# ugly lights



## j4mie (Apr 1, 2003)

anybody know if you can get focused beam headlights for the s13 all i have found are regular yellow and hallogen but i want focused blue

also where can you find clear corners......i can find everything for this car but the damn lights.....


----------



## vsp3c (May 15, 2003)

www.clearcorners.com
should have everything you're looking for..


----------



## Slo_240 (Jan 1, 2004)

Clearcorners is expensive as hell.....


----------



## drift240sxdragqueen (Oct 23, 2002)

only rice is cheap.


----------



## 93blackSER (Feb 1, 2003)

and it sounds like the person who started this thread is going for rice...


----------



## vsp3c (May 15, 2003)

if you think clearcorners is expensive..

www.ebay.com
www.google.com


----------



## drift240sxdragqueen (Oct 23, 2002)

ebay.com (where the ricers go)
google.com (where the newbs should go)


----------



## BlueBOB (Jan 29, 2003)

hey fool! i just bought a few things and sold a few things on ebay...

you callin me rice!?!?









but yes, the newbs do require google...


----------



## j4mie (Apr 1, 2003)

i tried google and shit first and found all kinds of lights but none of them would fit the 240. 

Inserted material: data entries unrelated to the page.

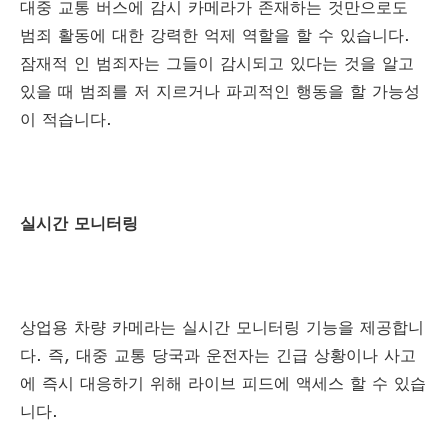
대중 교통 버스에 감시 카메라가 존재하는 것만으로도
범죄 활동에 대한 강력한 억제 역할을 할 수 있습니다.
잠재적 인 범죄자는 그들이 감시되고 있다는 것을 알고
있을 때 범죄를 저 지르거나 파괴적인 행동을 할 가능성
이 적습니다.
실시간 모니터링
상업용 차량 카메라는 실시간 모니터링 기능을 제공합니
다. 즉, 대중 교통 당국과 운전자는 긴급 상황이나 사고
에 즉시 대응하기 위해 라이브 피드에 액세스 할 수 있습
니다.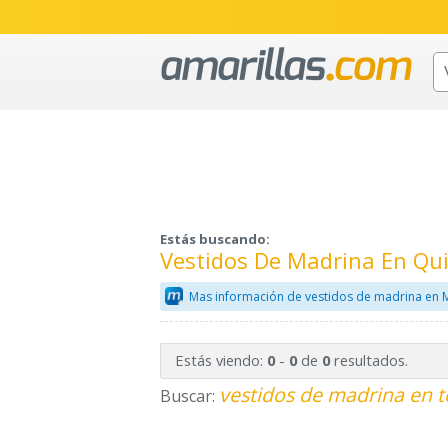
Estás buscando:
Vestidos De Madrina En Qu
Mas información de vestidos de madrina en 
Estás viendo:
-
de
resultados.
0
0
0
vestidos de madrina en t
Buscar: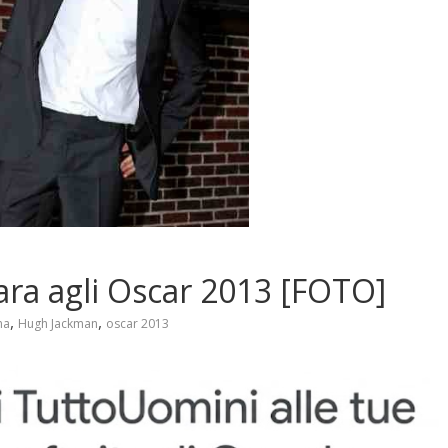
ra agli Oscar 2013 [FOTO]
,
,
ma
Hugh Jackman
oscar 2013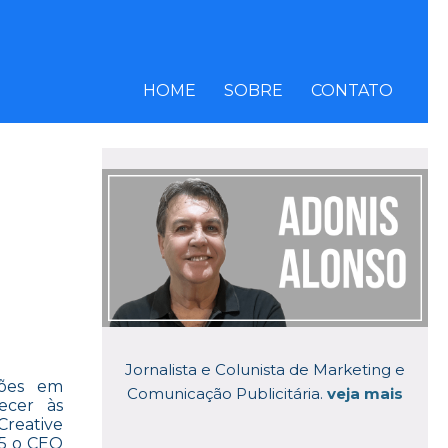
HOME
SOBRE
CONTATO
Jornalista e Colunista de Marketing e
ções em
Comunicação Publicitária.
veja mais
ecer às
Creative
25 o CEO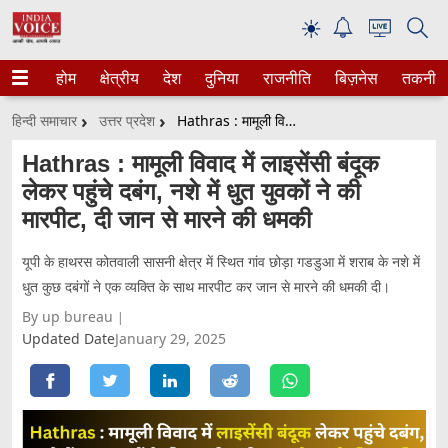
☀
होम
क्षेत्रीय
देश
दुनिया
राजनीति
बिज़नेस
तकनीक
हिन्दी समाचार
उत्तर प्रदेश
Hathras : मामूली विवाद में लाइसेंसी बंदूक लेकर पहुंचे दबंग, नशे में धुत युवकों ने की मारपीट, दी जान से मारने की धमकी
Hathras : मामूली विवाद में लाइसेंसी बंदूक
लेकर पहुंचे दबंग, नशे में धुत युवकों ने की
मारपीट, दी जान से मारने की धमकी
यूपी के हाथरस कोतवाली सासनी क्षेत्र में स्थित गांव छोड़ा गडडुआ में शराब के नशे में
धुत कुछ दबंगों ने एक व्यक्ति के साथ मारपीट कर जान से मारने की धमकी दी।
By up bureau
Updated Date
January 29, 2025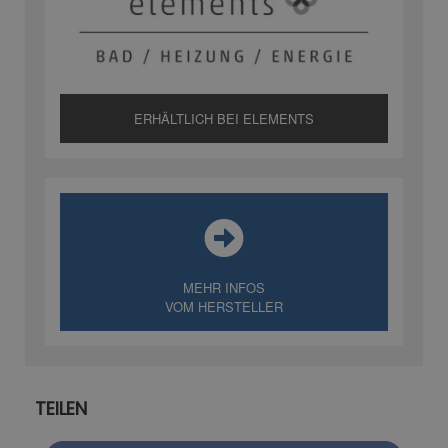
ERHÄLTLICH BEI ELEMENTS
MEHR INFOS
VOM HERSTELLER
TEILEN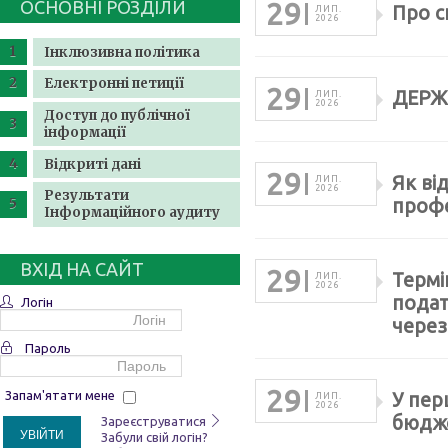
ОСНОВНІ РОЗДІЛИ
29
Про с
ЛИП.
2026
Інклюзивна політика
Електронні петиції
29
ДЕРЖ
ЛИП.
2026
Доступ до публічної
інформації
Відкриті дані
29
Як ві
ЛИП.
2026
Результати
профе
Інформаційного аудиту
ВХІД НА САЙТ
29
Термі
ЛИП.
2026
подат
Логін
через
Пароль
29
Запам'ятати мене
У пер
ЛИП.
2026
бюдже
Зареєструватися
УВІЙТИ
Забули свій логін?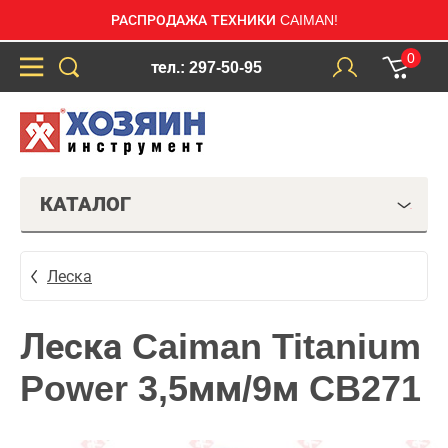
РАСПРОДАЖА ТЕХНИКИ CAIMAN!
0
тел.: 297-50-95
КАТАЛОГ
Леска
Леска Caiman Titanium
Power 3,5мм/9м CB271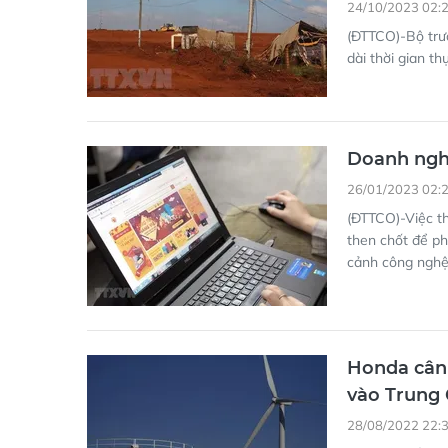
Doanh nghi
26/01/2023 02:
(ĐTTCO)-Việc th
then chốt để ph
cảnh công nghệ
Honda cân
vào Trung
28/08/2022 22:
Hãng xe đến từ 
không phụ thuộc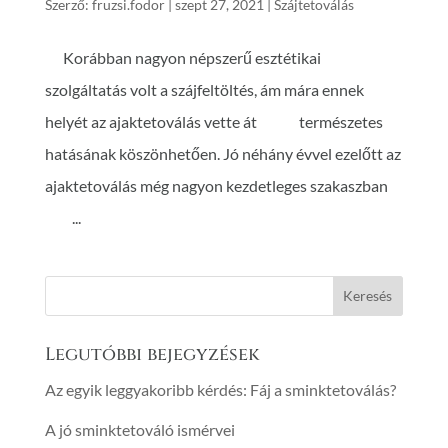
Szerző:
fruzsi.fodor
|
szept 27, 2021
|
Szájtetoválás
Korábban nagyon népszerű esztétikai
szolgáltatás volt a szájfeltöltés, ám mára ennek
helyét az ajaktetoválás vette át természetes
hatásának köszönhetően. Jó néhány évvel ezelőtt az
ajaktetoválás még nagyon kezdetleges szakaszban
...
Legutóbbi bejegyzések
Az egyik leggyakoribb kérdés: Fáj a sminktetoválás?
A jó sminktetováló ismérvei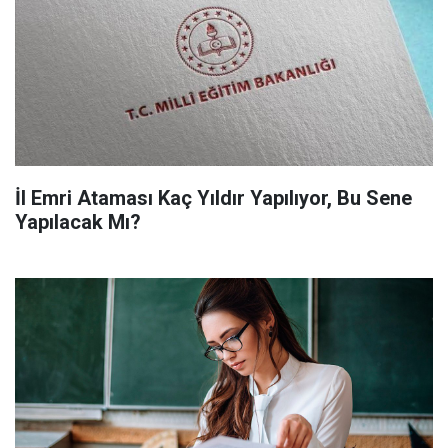
İl Emri Ataması Kaç Yıldır Yapılıyor, Bu Sene
Yapılacak Mı?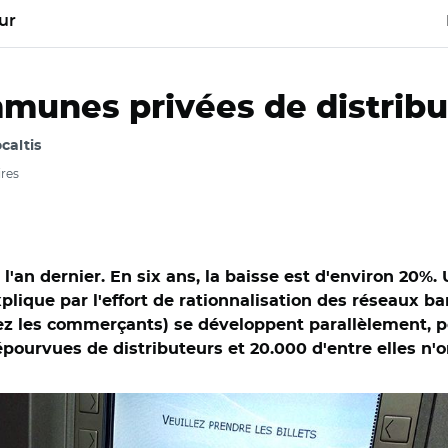
ur
munes privées de distribut
ocaltis
ires
 l'an dernier. En six ans, la baisse est d'environ 20%.
ique par l'effort de rationnalisation des réseaux banc
ez les commerçants) se développent parallèlement, p
ourvues de distributeurs et 20.000 d'entre elles n'o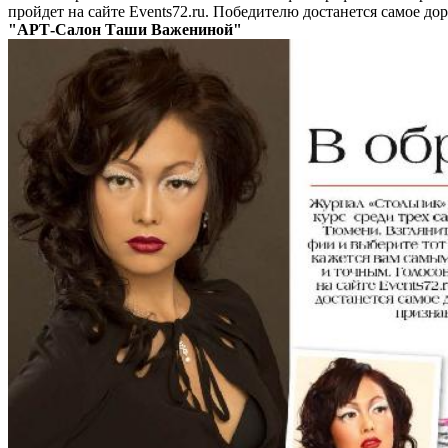
пройдет на сайте Events72.ru. Победителю достанется самое до
"АРТ-Салон Таши Важениной"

not rice......................clear corners=i hate yellow


----------



## drift240sxdragqueen (Oct 23, 2002)

BlueBOB said:


> hey fool! i just bought a few things and sold a few things on ebay...
> 
> you callin me rice!?!?
> 
> ...


 iono buying some performance parts... such as engines


----------



## OPIUM (Aug 18, 2002)

drift240sxdrag said:


> ebay.com (where the ricers go)






















I fail to see the rice


----------



## drift240sxdragqueen (Oct 23, 2002)

didn't you get ur engine from night?


----------



## azRPS13 (Jun 7, 2003)

hes talkin bout the IC


----------



## OPIUM (Aug 18, 2002)

drift240sxdrag said:


> didn't you get ur engine from night?


yes and no. I got it through him but not from him. And yes, the IC is what willis is talkin about.


----------



## Mini_GTR (Nov 10, 2003)

I made my own clear bumper lights for my 89. $5 and you cant even tell that i made them.


----------



## vsp3c (May 15, 2003)

i know that bumping240sx made his onw clear turnsignals


----------



## Bumpin (Feb 18, 2003)

Yeah I made my own turn signals. Bought a sheet of those kitchen light covers, cut 2 pieces the same size and shape of my bumper lights, smoothed out the edges, then screwed them in. Made them 2 ply each side to make it a little tougher. One of the best $5 i've ever spent.


----------